- #OPERA BETA ANDROID DRIVERS#
- #OPERA BETA ANDROID UPGRADE#
- #OPERA BETA ANDROID FOR ANDROID#
- #OPERA BETA ANDROID ANDROID#
Over the course of my testing Off-road mode reported that it had reduced data traffic by 60%. Stability is improved and the new Off-road works properly with many more sites, although it doesn’t seem to be as good at reducing data consumption as the old Opera Mini based one.
#OPERA BETA ANDROID UPGRADE#
Overall I’d rate the latest Opera Browser Beta a worthwhile upgrade from previous versions. In both cases I was able to recover by refreshing the page. The browser never crashed or force closed but a couple of times it encountered an error and displayed a sad cat graphic. In my testing I used the Beta for about 5 hours over several days. The latest Opera Browser was stable on both devices.
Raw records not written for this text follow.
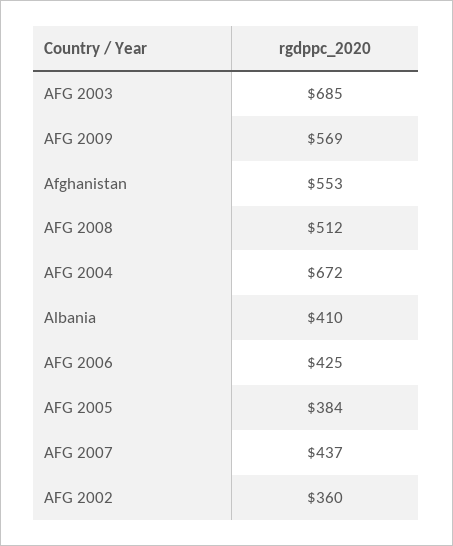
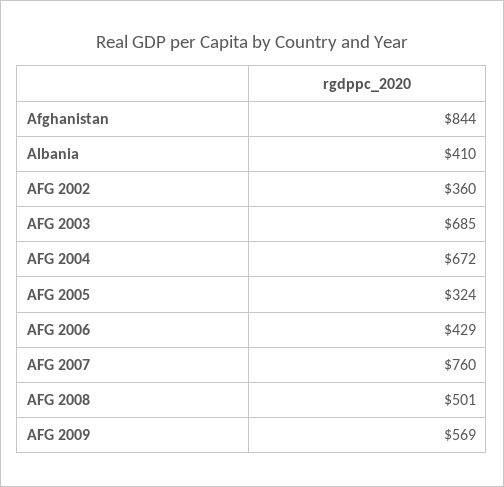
  {
    "AFG 2003": 685,
    "AFG 2009": 569,
-   "Afghanistan": 553,
+   "Afghanistan": 844,
-   "AFG 2008": 512,
+   "AFG 2008": 501,
    "AFG 2004": 672,
    "Albania": 410,
-   "AFG 2006": 425,
+   "AFG 2006": 429,
-   "AFG 2005": 384,
+   "AFG 2005": 324,
-   "AFG 2007": 437,
+   "AFG 2007": 760,
    "AFG 2002": 360
  }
Not surprisingly, the Opera Browser Beta struggled with Quartz, frequently displaying blank pages and freezing when I tried to scroll. The only browsers I’ve used that Quartz works properly in are iOS Safari and Firefox Mobile. On the more powerful Photon, the browser was usable on every site I tried except Quartz’s qz.com responsive site which is kind of an acid test for mobile browsers. It was usable but scrolling wasn’t particularly fluid and moving between fields on some web forms caused the browser to freeze momentarily. Opera Beta performed much like the Chrome browser on the same phone.
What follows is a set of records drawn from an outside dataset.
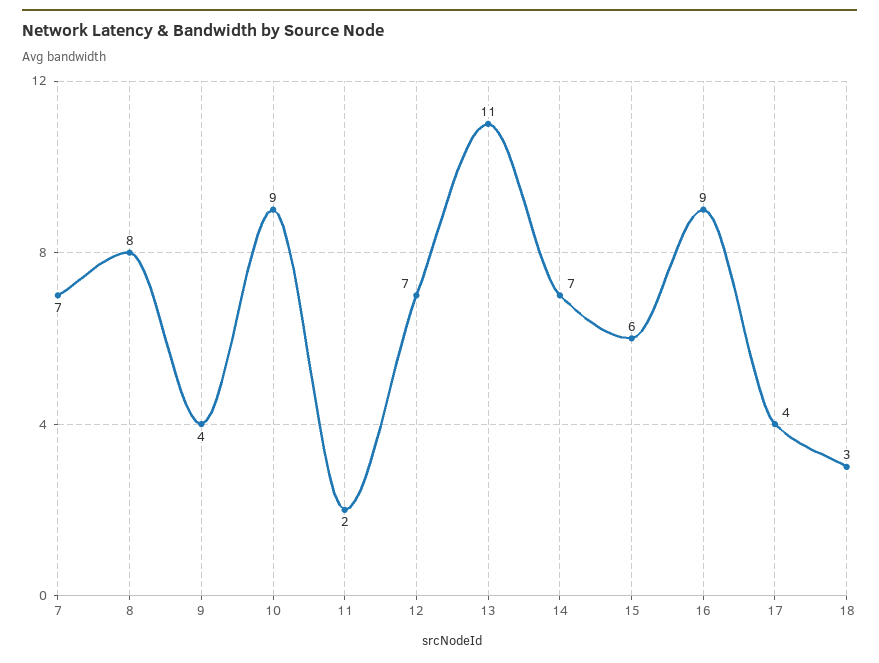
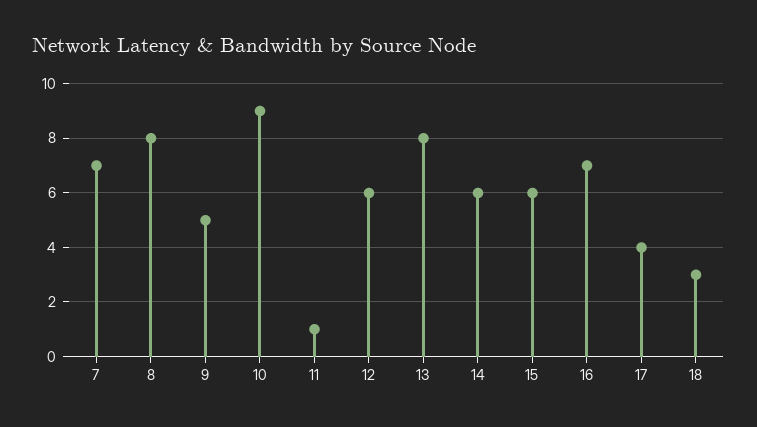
  {
    "7": 7,
    "8": 8,
-   "9": 4,
+   "9": 5,
    "10": 9,
-   "11": 2,
+   "11": 1,
-   "12": 7,
+   "12": 6,
-   "13": 11,
+   "13": 8,
-   "14": 7,
+   "14": 6,
    "15": 6,
-   "16": 9,
+   "16": 7,
    "17": 4,
    "18": 3
  }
#OPERA BETA ANDROID ANDROID#
On the Nexus, which has a single core processor and only 512 MB of RAM, performance was a bit degraded compared to Opera Mobile Classic or the Android browser. The font issue seems to be specific to either the Photon or Gingerbread as it didn’t occur on my wife’s Nexus S running Jellybean.Įxcept for the ugly font issue, Opera worked pretty well on the Photon with accurate rendering, mostly good usability and smooth scrolling, although the browser did sometimes freeze for several seconds while loading large pages. For some reason the Opera Browser displayed all text on every page using a serif font (image below, left), completely ignoring the font-families specified by the page’s designers. The Opera Beta ran quite well on the Photon except for an annoying and unexpected bug.
#OPERA BETA ANDROID DRIVERS#
I tested the new Opera Browser Beta on my somewhat dated Motorola Photon 4G, which although it has a dual core processor and 1 GB of RAM, is stuck on Gingerbread due a lack of display and camera drivers compatible with current Android kernels. So it seems we are getting reduced data use “for free” with no loss in functionality. I switched freely between the two modes and didn’t see any differences in rendering and performance between them. Opera wants Beta testers to concentrate on testing Off-road mode, so it’s enabled by default in this version. This change means that off-rode mode should be a lot better at handling the modern event-driven, JavaScript based Web which depends heavily on client side processing. images, HTML, CSS and JavaScript are compressed and sent to the client which decompresses, parses and renders everything client side. In Beta 16, Off-road mode works more like turbo mode in the Opera desktop browser. The client decompressed and displayed the binary with minimal client side processing. JavaScript, HTML and CSS were parsed and rendered in the cloud then compressed into a binary snapshot before being sent to the client.
#OPERA BETA ANDROID FOR ANDROID#
In previous Opera Browser for Android versions Off-road mode was essentially Opera Mini. The biggest change is the one to off-road mode.